Dataset content

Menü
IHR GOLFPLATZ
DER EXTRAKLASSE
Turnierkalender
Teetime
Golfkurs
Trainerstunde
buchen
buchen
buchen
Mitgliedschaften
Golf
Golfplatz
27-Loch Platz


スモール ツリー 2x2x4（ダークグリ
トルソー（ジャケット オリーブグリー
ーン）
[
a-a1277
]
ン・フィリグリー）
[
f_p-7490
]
--
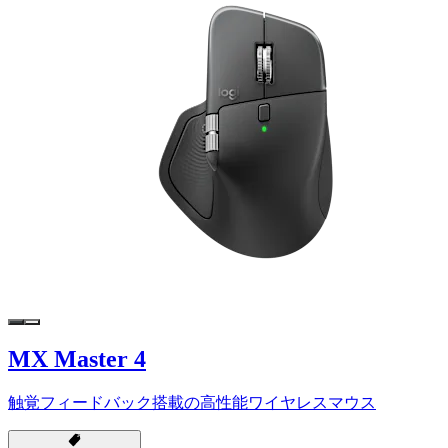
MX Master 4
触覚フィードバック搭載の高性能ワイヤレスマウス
...
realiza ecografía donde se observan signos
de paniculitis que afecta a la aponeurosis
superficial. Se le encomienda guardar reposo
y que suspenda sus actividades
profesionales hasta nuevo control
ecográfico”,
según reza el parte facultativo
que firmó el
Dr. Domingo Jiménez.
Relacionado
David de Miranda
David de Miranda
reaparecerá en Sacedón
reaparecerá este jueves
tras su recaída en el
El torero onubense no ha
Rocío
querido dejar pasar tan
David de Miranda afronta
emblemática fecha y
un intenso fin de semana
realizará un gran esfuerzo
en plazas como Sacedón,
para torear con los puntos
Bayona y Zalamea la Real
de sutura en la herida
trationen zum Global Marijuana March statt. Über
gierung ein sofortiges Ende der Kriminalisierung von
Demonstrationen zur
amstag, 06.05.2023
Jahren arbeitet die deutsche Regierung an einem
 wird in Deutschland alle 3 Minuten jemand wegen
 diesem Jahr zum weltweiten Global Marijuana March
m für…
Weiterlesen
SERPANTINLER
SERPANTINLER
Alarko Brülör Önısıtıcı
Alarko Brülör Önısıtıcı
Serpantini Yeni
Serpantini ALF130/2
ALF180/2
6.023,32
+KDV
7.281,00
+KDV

Work order
Wherever a line in the listing contains the word "Sacedón", copy that line out.

Response to this task
reaparecerá en Sacedón
en plazas como Sacedón,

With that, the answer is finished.